From the July 1983 issue of the Socialist Standard
Deviance is a subject which has generated considerable interest among social investigators concerned with maintaining the status quo, as evidenced by the stream of books on minority groups like punks and Rastas. Yet there is one group of people — identified by their unvarying attitude to the problems that confront society — which has escaped investigation by our sociologists. Their integration into society has been so complete that any analysis would mean a critical self-examination of roles, class and status which would place many an investigator in a corner.
The group can be identified by the similarity of their statements on factory closures, the bomb and the nasty things Thatcher has done to disrupt their once-peaceful complacency. Invariably, they react to such disturbances by placing the blame for social problems on individuals rather than on the way society is organised.
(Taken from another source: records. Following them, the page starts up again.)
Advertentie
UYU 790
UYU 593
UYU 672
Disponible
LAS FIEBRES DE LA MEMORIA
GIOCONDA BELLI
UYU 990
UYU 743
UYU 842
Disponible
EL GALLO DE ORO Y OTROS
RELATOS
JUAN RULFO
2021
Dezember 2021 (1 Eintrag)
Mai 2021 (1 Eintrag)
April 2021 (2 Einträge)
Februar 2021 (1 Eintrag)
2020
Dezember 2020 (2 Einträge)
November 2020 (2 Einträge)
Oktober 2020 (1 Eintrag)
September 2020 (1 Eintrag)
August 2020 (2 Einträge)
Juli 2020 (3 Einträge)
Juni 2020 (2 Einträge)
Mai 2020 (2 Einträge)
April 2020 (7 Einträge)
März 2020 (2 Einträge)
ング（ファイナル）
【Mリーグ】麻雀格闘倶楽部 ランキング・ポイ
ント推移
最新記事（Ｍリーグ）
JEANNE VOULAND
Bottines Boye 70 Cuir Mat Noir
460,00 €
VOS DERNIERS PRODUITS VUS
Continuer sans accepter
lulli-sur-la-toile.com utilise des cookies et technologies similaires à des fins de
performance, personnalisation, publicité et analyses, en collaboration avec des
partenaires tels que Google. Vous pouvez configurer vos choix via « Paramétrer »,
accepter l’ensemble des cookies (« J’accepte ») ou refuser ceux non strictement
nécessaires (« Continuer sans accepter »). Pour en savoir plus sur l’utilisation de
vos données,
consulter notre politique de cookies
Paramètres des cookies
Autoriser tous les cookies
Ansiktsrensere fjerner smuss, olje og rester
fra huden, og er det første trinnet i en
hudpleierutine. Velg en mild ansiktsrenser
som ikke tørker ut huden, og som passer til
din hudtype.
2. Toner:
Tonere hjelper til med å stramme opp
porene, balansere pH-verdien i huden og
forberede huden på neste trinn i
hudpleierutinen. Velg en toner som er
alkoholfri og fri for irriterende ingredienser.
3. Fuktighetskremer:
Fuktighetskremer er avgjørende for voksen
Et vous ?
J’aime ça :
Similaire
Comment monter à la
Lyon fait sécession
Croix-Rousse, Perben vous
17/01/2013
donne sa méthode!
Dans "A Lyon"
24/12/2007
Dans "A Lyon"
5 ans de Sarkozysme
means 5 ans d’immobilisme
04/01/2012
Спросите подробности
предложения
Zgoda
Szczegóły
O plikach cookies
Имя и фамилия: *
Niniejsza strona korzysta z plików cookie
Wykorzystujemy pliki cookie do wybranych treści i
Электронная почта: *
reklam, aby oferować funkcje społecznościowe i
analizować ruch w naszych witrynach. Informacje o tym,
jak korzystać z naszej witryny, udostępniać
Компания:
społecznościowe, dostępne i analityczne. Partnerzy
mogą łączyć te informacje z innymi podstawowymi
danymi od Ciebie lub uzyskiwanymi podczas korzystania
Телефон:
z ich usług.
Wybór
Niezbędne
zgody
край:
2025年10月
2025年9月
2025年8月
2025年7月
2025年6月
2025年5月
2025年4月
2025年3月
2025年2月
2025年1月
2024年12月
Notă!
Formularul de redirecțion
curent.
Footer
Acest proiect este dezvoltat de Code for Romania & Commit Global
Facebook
In the meantime they constantly dream of an "if only land", the place where everything is rosy and the threat of the dole queue only puts in an appearance when the individual can join it from choice — for an extended "holiday" from the monotony of repetitive work.
Sometimes their social conscience goes a bit deeper and they surprise themselves with statement like "if only we did not have the starving millions to contend with". Other times they over-extend themselves by popping the question "if only we did not have politicians".
Every inhabitant of "if only land" constantly searches for the permutation that will enable him or her continually to win the Sun bingo. Then they can take up permanent residence in never-never land surrounded by status symbols. The status symbols of wage slaves, however, can become unwelcome embarrassments when the capitalists are no longer willing to buy our labour power. Once this happens the "if only" brigade plead to their bank manager "if only I was not on the dole I would continue paying off my overdraft". However, of the entire group of if onlys, the most obnoxious are those who agree with the need for social change, but nevertheless see no possibility of the socialist revolution ever taking place "if only because the rest of the working class are incapable of gaining the necessary understanding". They are capable of obtaining a class consciousness, but the possibility of any other worker doing so is ruled out. Their refusal to understand the collective capabilities of the working class is to deny the individual's own capabilities of participating in the socialist revolution.
Like all grumblers the if onlys are passive resistors not active revolutionaries. What differentiates a socialist from the if onlys, buts and maybes is that we reject such pathetic indecisive-ness and the dismal assumption that the working class can never change the system that exploits them.